• [Exercise goal]: Copy the text of all the records below word for word, and leave the pictures out.

------

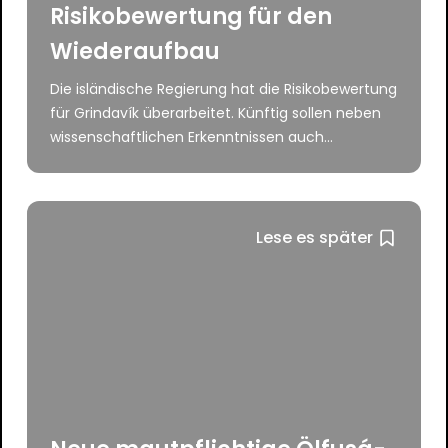
Risikobewertung für den
Wiederaufbau
Die isländische Regierung hat die Risikobewertung
für Grindavík überarbeitet. Künftig sollen neben
wissenschaftlichen Erkenntnissen auch...
Lese es später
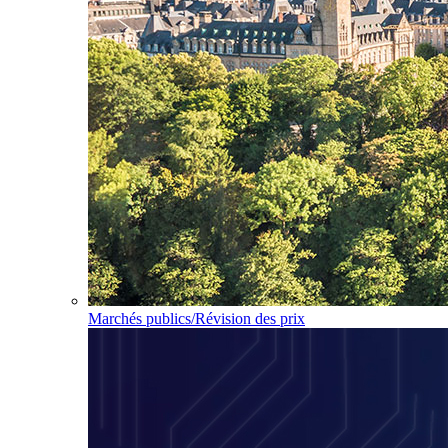
Marchés publics/Révision des prix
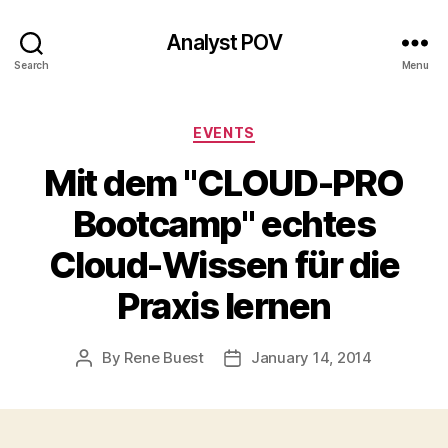
Analyst POV
Search
Menu
Categories
EVENTS
Mit dem "CLOUD-PRO
Bootcamp" echtes
Cloud-Wissen für die
Praxis lernen
By
Rene Buest
January 14, 2014
Post
Post
author
date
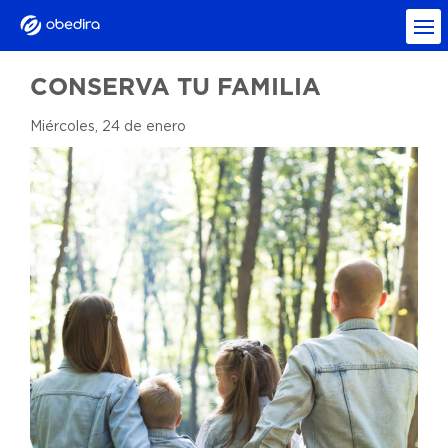
CONSERVA TU FAMILIA
Miércoles, 24 de enero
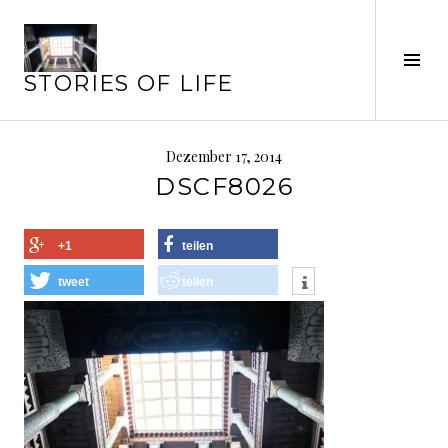
Springe
zum
Seit
Inhalt
STORIES OF LIFE
ums
Dezember 17, 2014
DSCF8026
+1
teilen
tweet
teilen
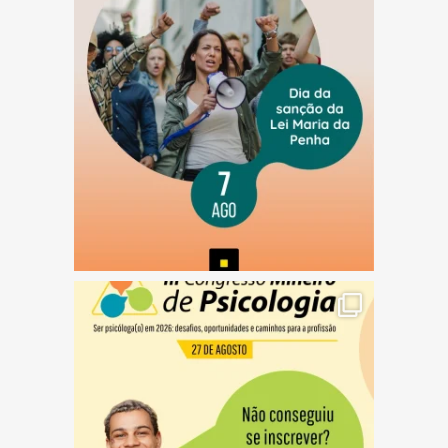
(abre em nova janela)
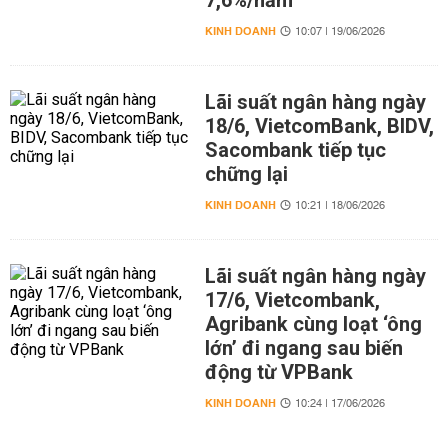
7,6%/năm
KINH DOANH
10:07 | 19/06/2026
Lãi suất ngân hàng ngày
18/6, VietcomBank, BIDV,
Sacombank tiếp tục
chững lại
KINH DOANH
10:21 | 18/06/2026
Lãi suất ngân hàng ngày
17/6, Vietcombank,
Agribank cùng loạt ‘ông
lớn’ đi ngang sau biến
động từ VPBank
KINH DOANH
10:24 | 17/06/2026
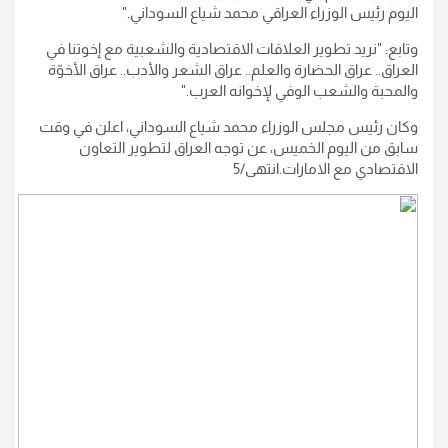
اليوم رئيس الوزراء العراقي محمد شياع السوداني
".
وتابع: "نريد تطوير العلاقات الاقتصادية والشعبية مع إخوتنا في
العراق.. عراق الحضارة والعلم.. عراق الشعر والأدب.. عراق الأخوّة
والمحبة والشعب الوفي لإخوانه العرب
".
وكان رئيس مجلس الوزراء محمد شياع السوداني، اعلن في وقت
سابق من اليوم الخميس، عن توجه العراق لتطوير التعاون
الاقتصادي مع الامارات
.
انتهى/5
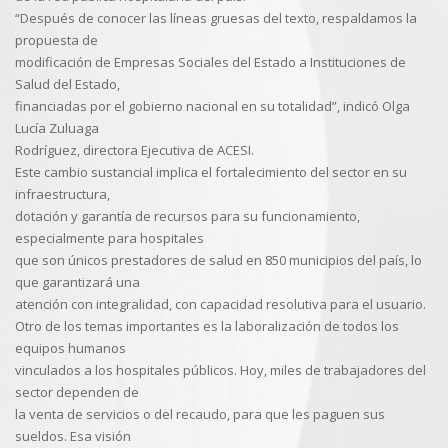
“Después de conocer las líneas gruesas del texto, respaldamos la
propuesta de
modificación de Empresas Sociales del Estado a Instituciones de
Salud del Estado,
financiadas por el gobierno nacional en su totalidad”, indicó Olga
Lucía Zuluaga
Rodríguez, directora Ejecutiva de ACESI.
Este cambio sustancial implica el fortalecimiento del sector en su
infraestructura,
dotación y garantía de recursos para su funcionamiento,
especialmente para hospitales
que son únicos prestadores de salud en 850 municipios del país, lo
que garantizará una
atención con integralidad, con capacidad resolutiva para el usuario.
Otro de los temas importantes es la laboralización de todos los
equipos humanos
vinculados a los hospitales públicos. Hoy, miles de trabajadores del
sector dependen de
la venta de servicios o del recaudo, para que les paguen sus
sueldos. Esa visión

------

• [Result of this exercise]:
Risikobewertung für den
Wiederaufbau
Die isländische Regierung hat die Risikobewertung
für Grindavík überarbeitet. Künftig sollen neben
wissenschaftlichen Erkenntnissen auch...
Lese es später
Marchés publics/Révision des prix
Analyst POV
Search
Menu
Categories
EVENTS
Mit dem "CLOUD-PRO
Bootcamp" echtes
Cloud-Wissen für die
Praxis lernen
By
Rene Buest
January 14, 2014
Post
Post
author
date
CONSERVA TU FAMILIA
Miércoles, 24 de enero
Springe
zum
Seit
Inhalt
STORIES OF LIFE
ums
Dezember 17, 2014
DSCF8026
+1
teilen
tweet
teilen
(abre em nova janela)
7,6%/năm
KINH DOANH
10:07 | 19/06/2026
Lãi suất ngân hàng ngày
18/6, VietcomBank, BIDV,
Sacombank tiếp tục
chững lại
KINH DOANH
10:21 | 18/06/2026
Lãi suất ngân hàng ngày
17/6, Vietcombank,
Agribank cùng loạt ‘ông
lớn’ đi ngang sau biến
động từ VPBank
KINH DOANH
10:24 | 17/06/2026
اليوم رئيس الوزراء العراقي محمد شياع السوداني
".
وتابع: "نريد تطوير العلاقات الاقتصادية والشعبية مع إخوتنا في
العراق.. عراق الحضارة والعلم.. عراق الشعر والأدب.. عراق الأخوّة
والمحبة والشعب الوفي لإخوانه العرب
".
وكان رئيس مجلس الوزراء محمد شياع السوداني، اعلن في وقت
سابق من اليوم الخميس، عن توجه العراق لتطوير التعاون
الاقتصادي مع الامارات
.
انتهى/5
“Después de conocer las líneas gruesas del texto, respaldamos la
propuesta de
modificación de Empresas Sociales del Estado a Instituciones de
Salud del Estado,
financiadas por el gobierno nacional en su totalidad”, indicó Olga
Lucía Zuluaga
Rodríguez, directora Ejecutiva de ACESI.
Este cambio sustancial implica el fortalecimiento del sector en su
infraestructura,
dotación y garantía de recursos para su funcionamiento,
especialmente para hospitales
que son únicos prestadores de salud en 850 municipios del país, lo
que garantizará una
atención con integralidad, con capacidad resolutiva para el usuario.
Otro de los temas importantes es la laboralización de todos los
equipos humanos
vinculados a los hospitales públicos. Hoy, miles de trabajadores del
sector dependen de
la venta de servicios o del recaudo, para que les paguen sus
sueldos. Esa visión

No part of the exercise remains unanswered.